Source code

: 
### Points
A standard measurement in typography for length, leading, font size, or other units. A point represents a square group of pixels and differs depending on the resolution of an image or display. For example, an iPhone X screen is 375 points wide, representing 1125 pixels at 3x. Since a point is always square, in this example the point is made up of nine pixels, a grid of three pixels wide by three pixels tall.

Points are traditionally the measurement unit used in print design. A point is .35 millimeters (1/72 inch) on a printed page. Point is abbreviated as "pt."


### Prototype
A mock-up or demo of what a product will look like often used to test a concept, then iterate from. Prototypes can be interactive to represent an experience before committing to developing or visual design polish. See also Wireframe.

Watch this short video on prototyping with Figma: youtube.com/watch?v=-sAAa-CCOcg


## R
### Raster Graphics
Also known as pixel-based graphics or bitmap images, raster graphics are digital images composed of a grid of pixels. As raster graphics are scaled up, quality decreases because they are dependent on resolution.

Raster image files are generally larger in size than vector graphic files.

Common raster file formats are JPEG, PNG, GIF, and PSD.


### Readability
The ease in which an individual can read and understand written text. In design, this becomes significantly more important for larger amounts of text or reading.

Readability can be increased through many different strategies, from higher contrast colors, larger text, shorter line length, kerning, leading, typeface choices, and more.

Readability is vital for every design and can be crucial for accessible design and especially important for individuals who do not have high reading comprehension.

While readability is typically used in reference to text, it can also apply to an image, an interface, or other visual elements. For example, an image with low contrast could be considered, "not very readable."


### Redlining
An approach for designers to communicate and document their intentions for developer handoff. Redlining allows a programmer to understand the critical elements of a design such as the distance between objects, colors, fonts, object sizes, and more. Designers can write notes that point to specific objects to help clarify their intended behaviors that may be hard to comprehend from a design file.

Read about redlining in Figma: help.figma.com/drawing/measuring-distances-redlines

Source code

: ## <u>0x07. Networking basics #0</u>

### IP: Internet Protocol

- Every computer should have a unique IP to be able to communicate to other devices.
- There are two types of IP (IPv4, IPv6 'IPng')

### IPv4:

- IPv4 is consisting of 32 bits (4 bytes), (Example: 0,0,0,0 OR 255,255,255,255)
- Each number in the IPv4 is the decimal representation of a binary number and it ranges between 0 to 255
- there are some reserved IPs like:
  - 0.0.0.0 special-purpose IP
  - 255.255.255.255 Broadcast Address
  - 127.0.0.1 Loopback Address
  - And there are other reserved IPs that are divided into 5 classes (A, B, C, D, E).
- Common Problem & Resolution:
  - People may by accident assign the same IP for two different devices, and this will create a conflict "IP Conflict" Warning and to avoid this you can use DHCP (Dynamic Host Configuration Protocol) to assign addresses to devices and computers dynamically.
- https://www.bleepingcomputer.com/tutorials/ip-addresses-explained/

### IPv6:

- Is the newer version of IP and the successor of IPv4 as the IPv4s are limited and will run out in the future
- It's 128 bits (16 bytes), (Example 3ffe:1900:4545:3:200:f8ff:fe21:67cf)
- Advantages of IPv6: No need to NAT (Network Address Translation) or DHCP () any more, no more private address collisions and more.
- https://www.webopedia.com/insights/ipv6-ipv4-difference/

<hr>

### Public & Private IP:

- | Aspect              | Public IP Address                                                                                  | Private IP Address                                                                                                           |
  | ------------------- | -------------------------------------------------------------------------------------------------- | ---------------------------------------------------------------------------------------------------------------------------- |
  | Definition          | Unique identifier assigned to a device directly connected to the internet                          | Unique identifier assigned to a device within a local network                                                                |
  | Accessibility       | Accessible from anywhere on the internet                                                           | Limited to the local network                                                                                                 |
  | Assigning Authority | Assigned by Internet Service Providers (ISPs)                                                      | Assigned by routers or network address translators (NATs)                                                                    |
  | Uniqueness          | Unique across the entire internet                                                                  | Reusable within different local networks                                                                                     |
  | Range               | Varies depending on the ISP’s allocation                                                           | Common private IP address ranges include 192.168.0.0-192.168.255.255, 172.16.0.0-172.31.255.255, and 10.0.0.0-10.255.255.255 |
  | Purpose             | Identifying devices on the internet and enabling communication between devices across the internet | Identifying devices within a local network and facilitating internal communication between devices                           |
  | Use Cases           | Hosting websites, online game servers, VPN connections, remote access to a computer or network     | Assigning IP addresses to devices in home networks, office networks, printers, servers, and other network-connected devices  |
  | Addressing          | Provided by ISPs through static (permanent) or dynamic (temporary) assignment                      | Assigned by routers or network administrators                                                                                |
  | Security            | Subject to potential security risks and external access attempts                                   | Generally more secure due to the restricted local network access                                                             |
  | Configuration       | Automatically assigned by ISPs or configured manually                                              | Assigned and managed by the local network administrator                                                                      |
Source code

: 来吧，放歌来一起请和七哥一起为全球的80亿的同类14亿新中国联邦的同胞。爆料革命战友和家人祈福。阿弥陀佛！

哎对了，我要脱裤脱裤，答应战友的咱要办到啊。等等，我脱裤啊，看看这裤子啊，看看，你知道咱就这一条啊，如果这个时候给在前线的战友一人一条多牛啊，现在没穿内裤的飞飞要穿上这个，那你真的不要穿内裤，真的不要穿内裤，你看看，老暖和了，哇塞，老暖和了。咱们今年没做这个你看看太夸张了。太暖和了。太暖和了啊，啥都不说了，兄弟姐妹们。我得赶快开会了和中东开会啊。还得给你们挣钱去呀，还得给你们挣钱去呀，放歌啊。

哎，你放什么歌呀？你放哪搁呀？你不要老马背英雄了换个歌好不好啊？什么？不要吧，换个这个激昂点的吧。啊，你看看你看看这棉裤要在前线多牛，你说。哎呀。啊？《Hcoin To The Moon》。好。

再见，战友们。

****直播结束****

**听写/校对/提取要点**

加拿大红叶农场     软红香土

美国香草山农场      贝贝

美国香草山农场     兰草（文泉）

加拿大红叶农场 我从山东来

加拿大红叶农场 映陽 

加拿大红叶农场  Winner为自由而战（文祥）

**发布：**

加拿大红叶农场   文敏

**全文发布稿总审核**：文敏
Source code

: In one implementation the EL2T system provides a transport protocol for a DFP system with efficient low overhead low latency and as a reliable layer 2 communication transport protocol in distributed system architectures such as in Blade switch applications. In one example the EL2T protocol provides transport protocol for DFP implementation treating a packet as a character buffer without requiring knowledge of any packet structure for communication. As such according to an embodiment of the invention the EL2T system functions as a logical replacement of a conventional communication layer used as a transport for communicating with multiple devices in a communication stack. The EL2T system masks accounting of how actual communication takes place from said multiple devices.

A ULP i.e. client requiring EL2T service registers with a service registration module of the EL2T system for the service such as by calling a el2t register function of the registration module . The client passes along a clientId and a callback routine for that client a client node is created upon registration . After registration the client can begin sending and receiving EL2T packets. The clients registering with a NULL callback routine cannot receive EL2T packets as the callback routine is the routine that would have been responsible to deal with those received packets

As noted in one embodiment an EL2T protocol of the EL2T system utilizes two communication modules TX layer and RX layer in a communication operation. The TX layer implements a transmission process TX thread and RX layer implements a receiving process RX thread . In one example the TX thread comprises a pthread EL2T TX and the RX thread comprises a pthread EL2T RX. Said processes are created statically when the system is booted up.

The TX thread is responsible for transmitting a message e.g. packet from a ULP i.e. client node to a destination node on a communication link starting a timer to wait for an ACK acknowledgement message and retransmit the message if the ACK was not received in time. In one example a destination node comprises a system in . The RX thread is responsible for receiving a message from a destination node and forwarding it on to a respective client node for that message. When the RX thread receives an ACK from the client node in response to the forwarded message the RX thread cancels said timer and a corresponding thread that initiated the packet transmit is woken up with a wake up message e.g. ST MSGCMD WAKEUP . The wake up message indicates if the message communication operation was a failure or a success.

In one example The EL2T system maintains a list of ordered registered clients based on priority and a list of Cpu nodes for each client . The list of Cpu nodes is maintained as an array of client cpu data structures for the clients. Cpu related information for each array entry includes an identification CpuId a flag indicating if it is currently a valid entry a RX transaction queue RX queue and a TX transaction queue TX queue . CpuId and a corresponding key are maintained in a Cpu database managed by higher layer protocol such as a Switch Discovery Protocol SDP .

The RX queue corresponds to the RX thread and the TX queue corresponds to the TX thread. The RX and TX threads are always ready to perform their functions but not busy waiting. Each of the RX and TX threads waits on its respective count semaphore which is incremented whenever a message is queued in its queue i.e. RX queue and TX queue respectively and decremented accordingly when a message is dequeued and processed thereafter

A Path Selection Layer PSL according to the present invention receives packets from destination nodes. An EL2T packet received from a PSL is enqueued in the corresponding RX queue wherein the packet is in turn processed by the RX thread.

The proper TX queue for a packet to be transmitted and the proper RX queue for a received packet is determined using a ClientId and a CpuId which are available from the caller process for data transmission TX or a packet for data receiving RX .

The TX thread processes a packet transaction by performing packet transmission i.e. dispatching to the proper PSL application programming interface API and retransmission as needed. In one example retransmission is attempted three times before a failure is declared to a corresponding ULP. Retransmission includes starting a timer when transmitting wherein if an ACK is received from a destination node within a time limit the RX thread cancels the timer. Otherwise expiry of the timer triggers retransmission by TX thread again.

•••••

Task description: The expected result is every line from the material above that includes "routers".

Written solution:
  | Assigning Authority | Assigned by Internet Service Providers (ISPs)                                                      | Assigned by routers or network address translators (NATs)                                                                    |
  | Addressing          | Provided by ISPs through static (permanent) or dynamic (temporary) assignment                      | Assigned by routers or network administrators                                                                                |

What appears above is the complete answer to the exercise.